フランスの作曲家クロード・アシル・ドビュッシー(1862-1918)が1915年に作曲したピアノ二重奏の為の作品「白と黒で」は3つの楽章から出来ています。
この曲を作り始めたときはフランシスコ・デ・ゴヤの版画集『ロス・カプリチョス』に因んで「白と黒でのカプリチョス」という曲名だったらしいですが第2曲の『献呈』は前年に勃発した第一次世界大戦の影響がはっきりと感じられます。
『白と黒で』という題名に関しては鍵盤の白黒、そして絵画(版画)の白黒を指す、という二説があり、編集者のデュランへの手紙に「カプリスの第2曲の色合いがあまりにも黒の方に流されゴヤの『カプリチョス』と同じくらい悲劇的になってしまったので、少し明るく仕上げた」とあります。

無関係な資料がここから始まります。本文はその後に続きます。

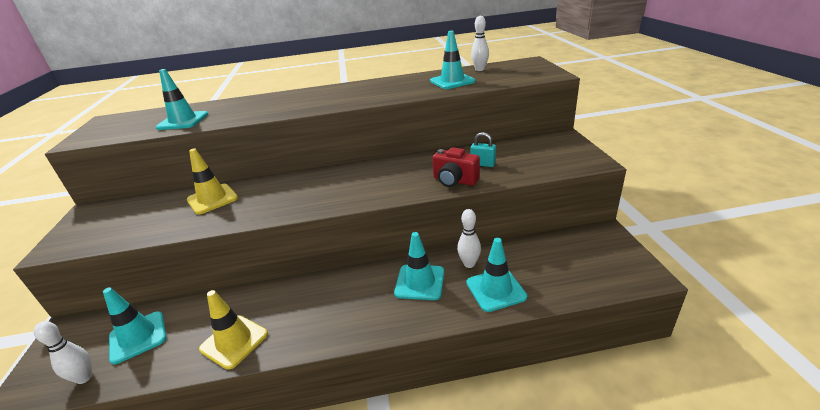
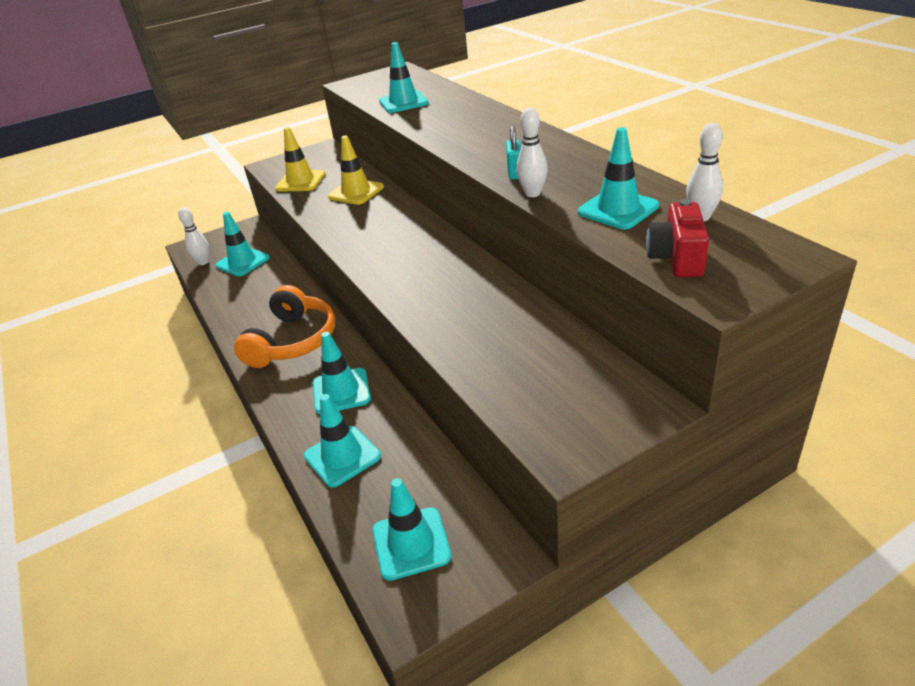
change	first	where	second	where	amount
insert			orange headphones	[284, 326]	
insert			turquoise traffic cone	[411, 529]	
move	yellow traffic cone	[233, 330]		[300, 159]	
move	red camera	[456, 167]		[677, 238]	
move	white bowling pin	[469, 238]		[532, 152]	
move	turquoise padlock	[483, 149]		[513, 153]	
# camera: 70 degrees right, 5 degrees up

また、別の友人にあてた手紙には「色彩や感動を脱色した結果、ベラスケスの灰色になった」と語り、いずれにしても絵画を引き合いに出しています。
ピアノの鍵盤、白と黒がテーマだと思っていましたが、作者の絵画への想いが音になって表れるという神秘的な情景を思い浮かべてぜひ聴いてみてくださいね。